OptionDefaultSection
EnabledtrueSophon:HealthMonitor
IntervalMinutes15Sophon:HealthMonitor

Budget tracking

Sophon records token usage per provider after each call and prices it against the model actually used — including per-session overrides — using the flat per-1M-token rates from the Model Catalog. When a rate is wrong or missing, correct it with an entry in the catalog override file (~/.sophon/config/models-catalog.json); the fix flows through to spend tracking automatically. Each provider can set an optional BudgetConfig:

LimitFieldWindow
Token capMaxTokensPerDayDaily (UTC)
Cost capMaxCostPerMonthMonthly (UTC)

The tracker logs a warning at 80% of a limit and again when it is reached. Enforcement is a hard gate in the orchestration pipeline — when a provider is out of budget, the LLM is never called and the user gets a budget_exceeded response instead.
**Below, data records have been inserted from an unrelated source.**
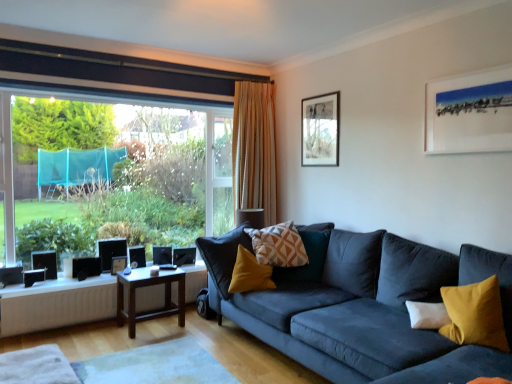
Identify the location of blank space situated above matte white picture frame at upper right, the first picture frame positioned from the front (from a real-world perspective). (470, 72).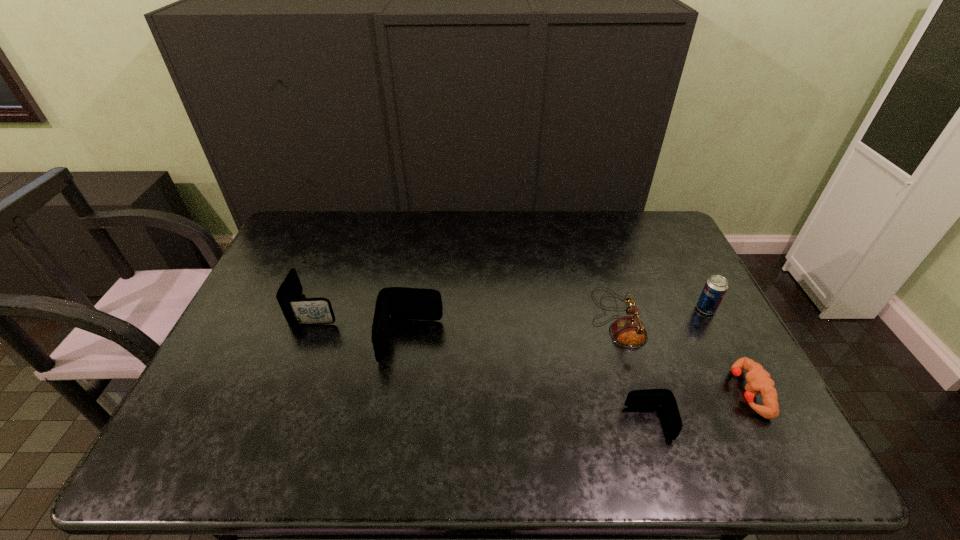
At what (x,y) coordinates should I click in order to perform the action: click on wallet present at the near edge. Please return your answer as a coordinate pair (x, y). This screenshot has height=540, width=960. Looking at the image, I should click on (648, 398).

At what (x,y) coordinates should I click in order to perform the action: click on puncher that is at the near edge. Please return your answer as a coordinate pair (x, y). Looking at the image, I should click on (759, 380).

Image resolution: width=960 pixels, height=540 pixels. What are the coordinates of `object that is positioned at the left edge` in the screenshot? It's located at [x=297, y=311].

Locate an element on the screen. The image size is (960, 540). beer can situated at the right edge is located at coordinates (716, 286).

Find the location of `puncher located in the right edge section of the desktop`. puncher located in the right edge section of the desktop is located at coordinates (759, 380).

Locate an element on the screen. object located at the near right corner is located at coordinates (759, 380).

Where is `vacant region at the far edge of the desktop`? vacant region at the far edge of the desktop is located at coordinates (552, 212).

What are the coordinates of `vacant space at the near edge` in the screenshot? It's located at (435, 416).

This screenshot has width=960, height=540. In order to click on vacant region at the left edge in this screenshot , I will do `click(239, 385)`.

The height and width of the screenshot is (540, 960). I want to click on blank space at the far right corner of the desktop, so click(677, 244).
Subscription providers report $0. Sign-in providers like Anthropic via Claude Pro/Max, OpenAI Codex via ChatGPT, and GitHub Copilot are flat-rate, so their per-token cost is reported as zero. Budgets there are about token volume, not dollars.

For the live view of token and cost trends across all your providers, see Insights. To review and prioritize the providers themselves, see Models & Providers.